Our Research Support and Equipment

The proteins are typically cleaved by trypsin into peptides (in-gel, in-solution or bead-based SP3 prep) and analyzed by nano LC MS-MS. The detected peptides are matched against the sequence of the purified protein or against a publicly available protein database as SwissProt or NCBI using Proteome Discoverer.
For complex samples an optional off-line fractionation step as High pH liquid chromatography can be included in the workflow to facilitate identification of low abundant proteins and to improve the number of protein identifications.

Samples can be submitted either in-solution, as a protein pellet or a protein band from a gel separation. Avoid the use of detergents as NP40, Triton X100 and Tween in any buffers since their presence significantly interferes with the downstream MS analysis.

Gel cuts are submitted in a tube and covered by 3% acetic acid in ultra-pure water. We prefer Coomassie blue-visible protein bands. In case of silver staining, please use an MS compatible silver staining method (e.g. Pierce Silver Staining for Mass Spectrometry Kit, Thermo #24600). 

Isotopically modified peptides with known concentrations are added during the sample preparation and are quantified in parallel with its non-modified counterparts to derive absolute peptide concentration. This targeted LCMS methods are called Single or Parallel Reaction Monitoring (SRM/PRM), highly sensitive and selective mass spectrometry methods.

In addition, the ProteomEdge technology allows absolute quantification of up to hundreds of selected proteins from biological and clinical samples. Available ProteomeEdge panels, as ApoEdge18, LiverEdge39, ThromboEdge11, ComplementEdge81, and DiscoveryEdge176, are ideal for biomarker validation and translational studies. 

During sample preparation, several recombinant human protein fragments containing heavy isotopes are introduced. These labeled fragments act as internal protein standards (qRePS), which are quantified in parallel to their non-labeled endogenous counterparts using Parallel Reaction Monitoring (PRM) LC–MS. 

Glycobiosynthesis is a non-template driven process, where complex structures (branched and linear) are produced from monosaccharide building blocks by multiple and competitive enzymatic actions. This complexity of the glycobiosynthesis presents an analytical challenge for studies of protein glycosylation.

Due to the structural complexity and the diversity of glycans, protein glycosylation studies are traditionally carried out on the released glycans. The analysis of released glycans (glycomics) provides detailed quantitative and structural glycan data, however, it lacks their protein site-specific information and glycoproteomics should be applied for studies that require characterization of the glycans on the proteome level.

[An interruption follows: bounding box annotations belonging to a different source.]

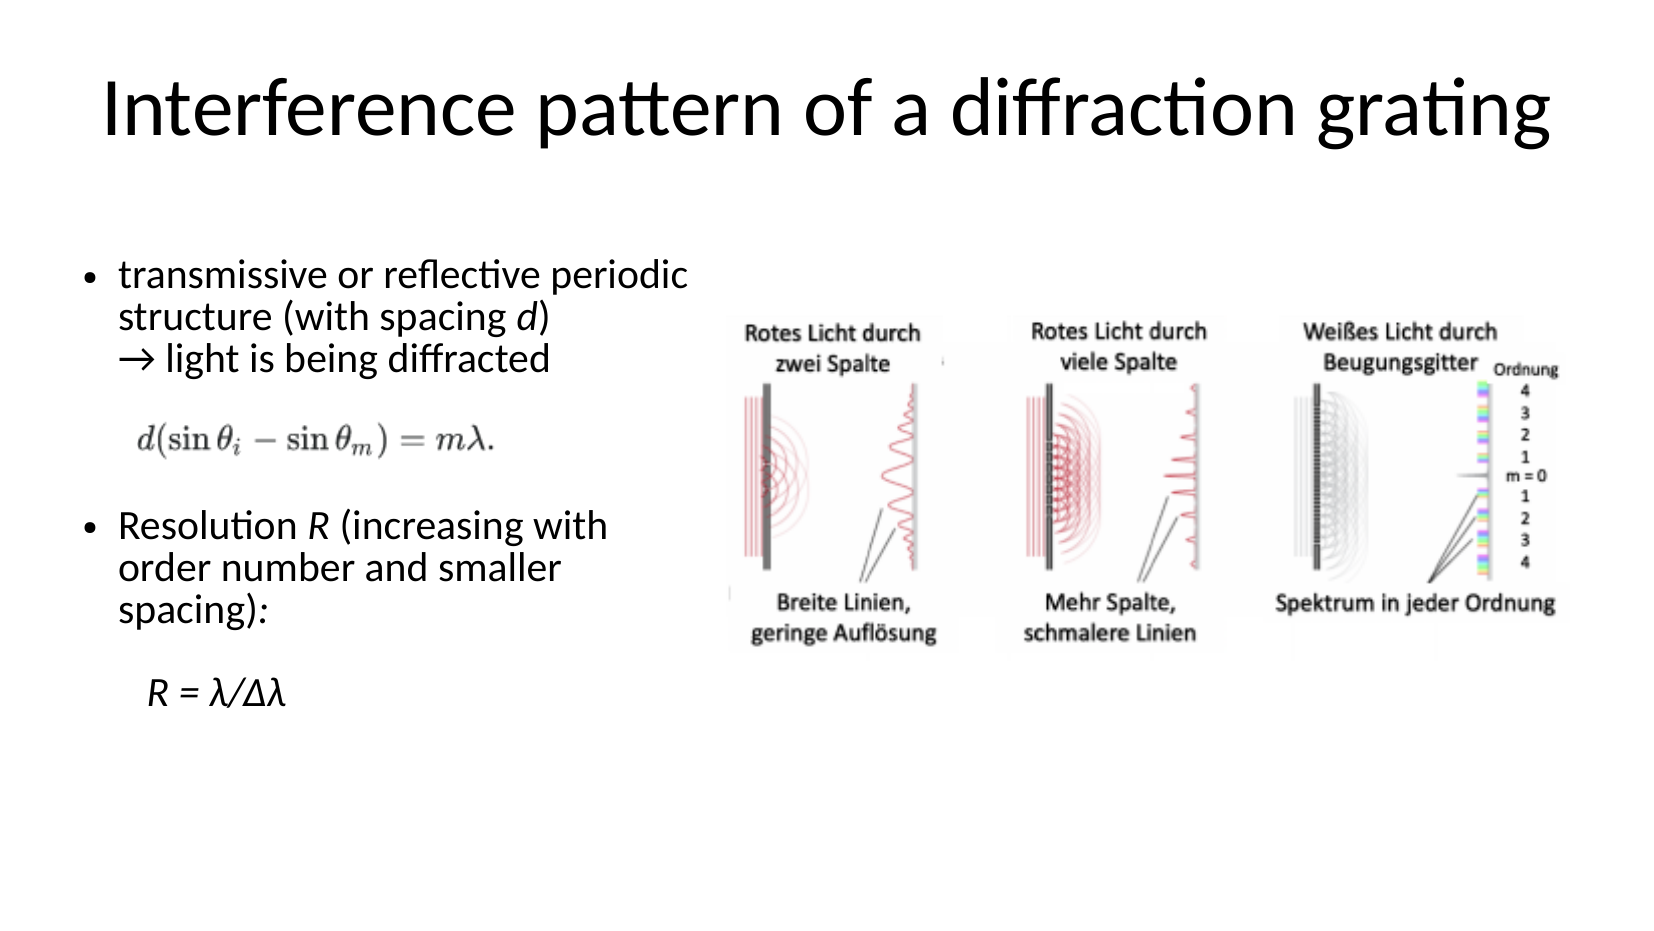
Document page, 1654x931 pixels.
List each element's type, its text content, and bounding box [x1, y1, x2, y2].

subtitle transmissive or reflective periodic structure (with spacing d) → light is being diffracted Resolution R (increasing with order number and smaller spacing): R = λ/Δλ [82, 195, 706, 780]
picture [137, 419, 496, 463]
picture [707, 315, 1570, 661]
title Interference pattern of a diffraction grating [82, 37, 1571, 193]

Analogous to proteomics, glycoproteomics is based on advanced Mass Spectrometry technologies optimized for either global or directed analysis of glycoproteins in biological samples. Depending on the selected methodologies, glycoproteomics is capable to provide:

• identification and quantification of the proteins carrying glycosylation
• identification of the glycosylation sites and site occupancies
• site-specific characterization of the glycan structures (monosaccharide compositions and micro heterogeneity)

Protein glycosylation studies often demand a complex design and addressing even one of the above listed questions would frequently require application of multiple advanced technologies for sample preparation and analysis as well as an in-depth knowledge of systems biology and medicine. Therefore, we encourage you to come and discuss with us about your glycoproteomic projects to ensure optimal design in respect to the available material and your biological question.

Glycoproteomics has been identified as an important research field and is currently supported by the national BioMS infrastructure (www.bioms.se) as well as SciLifeLab (www.scilifelab.se). 

Phosphoproteomics is the study of changes in the protein phosphorylation pattern due to different treatments or conditions. Quantification of phosphorylation sites among different conditions is often accomplished using labeling with isobaric tags (see relative proteomics analysis, TMT). The number of quantified peptides depends mainly on the cellular response and tissue type, but can cover 10,000-12,000 different phosphopeptides. 

Especially the treatment and harvest of samples for phosphoproteomics experiments require attention; therefore please contact the Proteomics Core Facility already during study design. 

Phosphoprotein samples are lysed in the presence of phosphatase inhibitors and digested with trypsin. The resulting peptides are labeled with different versions of isobaric tags, and combined into one sample. A small aliquot is used for global proteomics in order to check the protein level background, whereas the majority is subjected to phosphopeptide enrichment. Typically, (phospho)peptides originating from whole cell lysates are pre-fractionated to reduce complexity. Phosphorylation sites are detected by their additional mass of 80 Da on the modified amino acid. Quantification is performed on TMT reporter ions of the isobaric tags created during fragmentation in the mass spectrometer.